Parameter Elaboration:
There layout on disk (or card, etc) controlled by Buckets and BlockSize. Buckets are the number of blocks that are
appended to disk when the space is needed, so we allocate a bit more to preplan. Blocksize is the number of bytes in each block
allocated.
PoolBlocks are a pool of database blocks stored in memory and swapped in and out as needed.
L3Cache has 2 options: pure File IO using standard functions or memory mapped IO in which the table spaces are mapped
into virtual memory page file space. MMap is much faster but some but is more complex and may not be suitable for small footprint devices 
with limited memory for swapping and paging.

Running the Demo:
If you just want to get going the program is run by the following:
java -cp bin/BigSack.jar com.neocoretechs.bigsack.test.BatteryBigSack user/TestDB
or right click BatteryBigSack in eclipse and 'Run As Java application'. The app will look for the BigSack.properties and if
not found on the ClassPath will look for a system property. Set up you 'Arguments' tab in eclipse to include the
path and name of directory/database.
A command line example:
java -cp bin/Bigsack.jar -DBigSack.properties=conf/BigSack.properties com.neocoretechs.bigsack.test.BatteryBigSack user/TestDB

A number of functions are performed. If you look in the DB directory you specified on the command line argument you see files <DBNAME>.0 - <DBNAME>.7
and <DBNAME>.log. These are the tablespace files and log file respectively. 
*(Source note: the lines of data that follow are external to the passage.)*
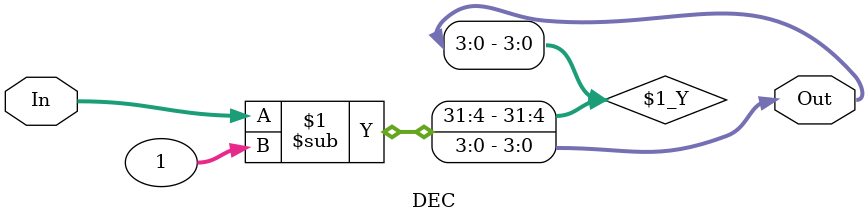
<source format=sv>
module INC(input [3:0] In, output [3:0] Out);
    assign  Out = In + 1;
endmodule

module DEC(input [3:0] In, output [3:0] Out);
    assign Out = In - 1;
endmodule
</source>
There is also an ant build file in the eclipse project.

Building Your Application:
The options exist to go fully embedded single thread or to use a wrapper to provide concurrency and caching.  The fundamental class to access a DB
is the BigSackSession. Through the session you can directly access database functions add/delete/set/subset etc. No concurrency control really exists
at this level so if you dont need it use the following:
BigSackSession session = SessionManager.Connect(argv[0], true);
Classes that wrap a session are BufferedTreeMap, BufferedTreeSet, and BufferedCachlessTreeSet. At this level concurrency
control is managed through a mutex object and an in-memory cache of deserialized objects is provided. In you app you would do the following:
BufferedTreeMap bm = new BufferedTreeMap(argv[0], true);
and from there use bm to put/get/get your iterators on, etc.

Easter Eggs:
Many possibilities exist. If you explore you'll find a mechanism to plug in your own classloader for class resolution. There are AdminSessions that,
working in a multi-user multi-threaded container allow you to put the database online or offline etc.  There are analysis functions stuck
there too.  Of course, its fully thread safe!